Saturday, 11 February 2012

POVERTY: India: The poverty game

Barun Roy / Dec 29, 2011,

Deep down, our rulers don't want the aam admi to get out of his rut
In this largest of all democracies – India that is Bharat – politics has a million different views but only one common cause: welfare of the aam admi, the general public. Not just any kind of general public, certainly not those who shop in malls, wear designer dresses, watch movies in multiplexes or frequent pubs and night clubs, but precisely those who work on farms, slog in factories, live in slums and are generally classified as poor. There’s no government or political party that doesn’t swear by these wretched millions, no serving politician who wouldn’t do anything to improve their lot and even die in the service of these people.
Yet, in this hallowed land of democracy, the poor remain poor; farmers commit suicide because they can’t pay off their debts; villages go without electricity, safe water or passable roads; the sick are treated like dirt in public hospitals and; slums are the only shelters for millions. How’s that possible? Why is it that, in spite of so much of tear-shedding and breast-beating for the aam admi, India continues to be burdened with so much poverty?
Politicians will have their theories and explanations ready – they always do – and it’s next to impossible to win an argument against an Indian politician. For us, however, it’s just a game they play. Deep down, nobody wants the aam admi to get out of his rut. Oppositionists don’t, because they’ll lose a convenient stick to beat the government with. The government doesn’t, because poverty offers a spending opportunity too lucrative to give up.
So, when, after a long period of policy inertia, Prime Minister Manmohan Singh announced a much-needed reform allowing majority foreign direct investment in retail trade, with likely far-reaching benefits for rural India, we were encouraged by his reassertion of courage. But when politicians of all shades, including some members of Singh’s own party, rallied to nip the initiative in the bud, we weren’t surprised either. The game was all too familiar. Courage yielded to politics, and things returned to normal. The agitators and the administrators were both relieved that poverty wasn’t going to be disturbed after all.
One feels bemused. What constitutes public interest? Letting a marginal farmer be a marginal farmer all his life? Leaving the poor at the eternal mercy of governments and politicians, to languish and live their lives only on guarantee of employment and subsidised food? Or creating opportunities that will help them improve their lot, acquire economic power, develop new hopes and aspirations and become positive contributors to economic growth?
Of course, foreign direct investment isn’t the only way to do it. But it’s surely an important one for a country like India where needs are vast, growth is acutely unbalanced, the underpinnings are pitiably weak and expectations are so aggressively rising. There are many examples of nations seizing foreign investments to make a rapid conquest of their backwardness. It’s pure practical economics, serving both sides in the bargain.
Japan’s dramatic rise from the ashes of World War II wouldn’t have been possible without money and technology coming from beyond its borders. The Japanese set aside all false notions of nationalism and used that money and technology wholeheartedly to make the country the economic giant it is today.
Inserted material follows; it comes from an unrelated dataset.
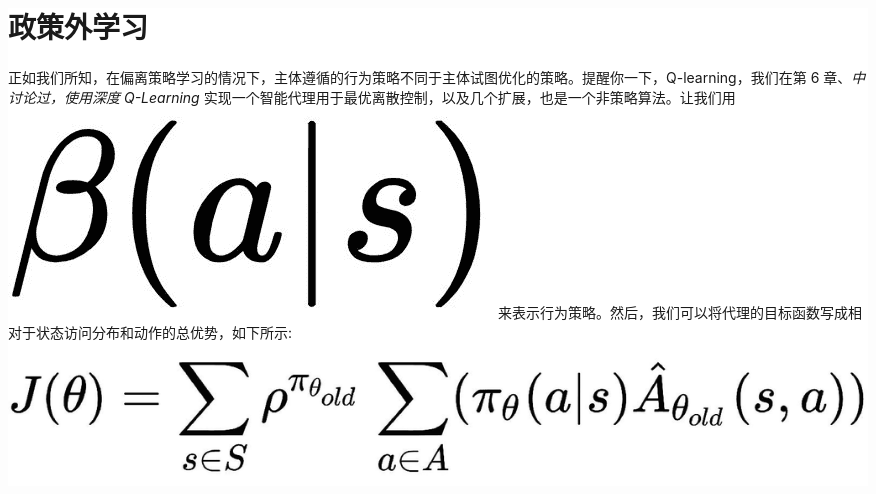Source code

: # 政策外学习

正如我们所知，在偏离策略学习的情况下，主体遵循的行为策略不同于主体试图优化的策略。提醒你一下，Q-learning，我们在第 6 章、*中讨论过，使用深度 Q-Learning* 实现一个智能代理用于最优离散控制，以及几个扩展，也是一个非策略算法。让我们用![](img/00326.jpeg)来表示行为策略。然后，我们可以将代理的目标函数写成相对于状态访问分布和动作的总优势，如下所示:

![](img/00327.jpeg)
They absorbed foreign technologies and systems to develop their own and sharpen their future economic dominance.
South Korea, another country devastated by war, followed in the same footsteps and took the OEM (original equipment manufacturer) route to arrive at its present state of economic prosperity in a relatively short period of time. OEM helped South Korea lay a sturdy industrial base where there was none, create a vast technology pool, develop a highly skilled industrial workforce, sharpen work ethics, and learn marketing and management techniques suitable for a highly competitive world.
China is yet another nation that looks at foreign direct investment as an asset and not a liability. Its philosophy is simple: in a world in which the balance of economic power is never constant, you don’t have an eternity to reach your development goals. You must grow fast to stay in the game and not be run over by competition. Once you have acquired the ability to flex your muscles, foreign investment no longer remains a stigma.
This is what India’s politicians don’t understand. They don’t realise that their false sense of nationalism in a globalising economic environment only stunts India’s growth and constitutes a downright betrayal of its poor. Besides, they miss another important point. As they keep massaging their nationalist egos, deriving a pleasure that’s sensual in its intensity, China is forcing its way ahead, using whatever help it can get, and the achievement gap between the two countries is steadily widening. At that rate, India’s voice in the world might soon be reduced to only a feeble cry in the wilderness.